2010s >> 1905 >> no-07-march-1905
Party News: From Our Branches
The condition of the Peckham Branch is very satisfactory. A few open-air meetings have been held when weather permitted. Our members meet regularly for economic study and discussion and are preparing themselves for the season of open-air propaganda. The tone of the membership is admirable: the idea is to steadfastly advocate the social revolution and to leave to compromisers their rose-water for the plague.

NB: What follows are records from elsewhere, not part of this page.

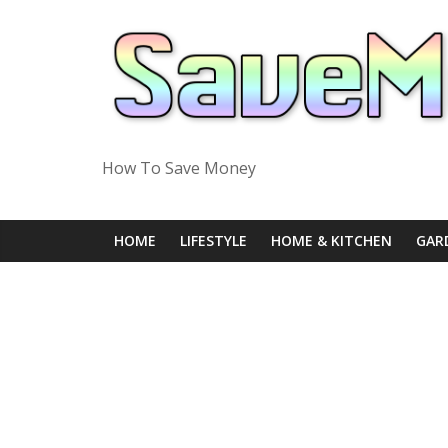
Skip
to
content
How To Save Money
HOME
LIFESTYLE
HOME & KITCHEN
GAR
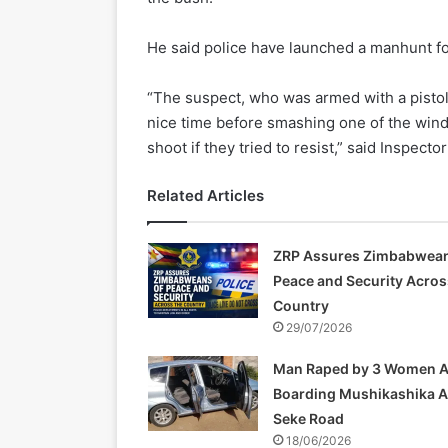
He said police have launched a manhunt fo
“The suspect, who was armed with a pistol
nice time before smashing one of the wind
shoot if they tried to resist,” said Inspect
Related Articles
ZRP Assures Zimbabwean
Peace and Security Acros
Country
29/07/2026
Man Raped by 3 Women A
Boarding Mushikashika 
Seke Road
18/06/2026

Mr. Herbert Burrows, lecturing recently in Camberwell on the unemployed question, argued at the outset that until the workers become class-conscious, and understand the nature of the class-war, no project intended to remedy unemployment can succeed, and then preceded to advocate the institution of farm colonies, in conjunction with communal workshops in urban centres, mutual exchange of produce, and distribution of surplus amongst the producers. Then, seemingly aware of the incompatibility of his contentions, the lecturer endeavoured to show that, while his proposals were not the solution, they were the “seeds of the solution” of the problem. These colonies and workshops, once established, would by their extension and development—one almost sees the S.D.F. sowing and some helpful capitalist administration supplying the water—“dislocate capitalist industry”! Replying to criticism by our comrades the lecturer condemned as futile his own scheme by pleading that it was advocated “only as an infinitesimally small and temporary” measure of relief at the present time. A report of this meeting appearing in “Justice,” designated those who failed to be charmed by Mr. Burrows’ utopian illusions, “impossibilists” ; and the honest reporter was so “amused” by the criticism that he appears to have forgotten that Mr. Burrows was twice challenged to debate the unemployed question, but made specious excuses and declined. The lecturer, however, less discreet than his reporter, asked how he would classify one who, proclaiming the class-war, votes for capitalist candidates, emphatically pronounced such person a fool. Mr. Burrows should be more careful of his public utterances in Camberwell! Vive la Commune!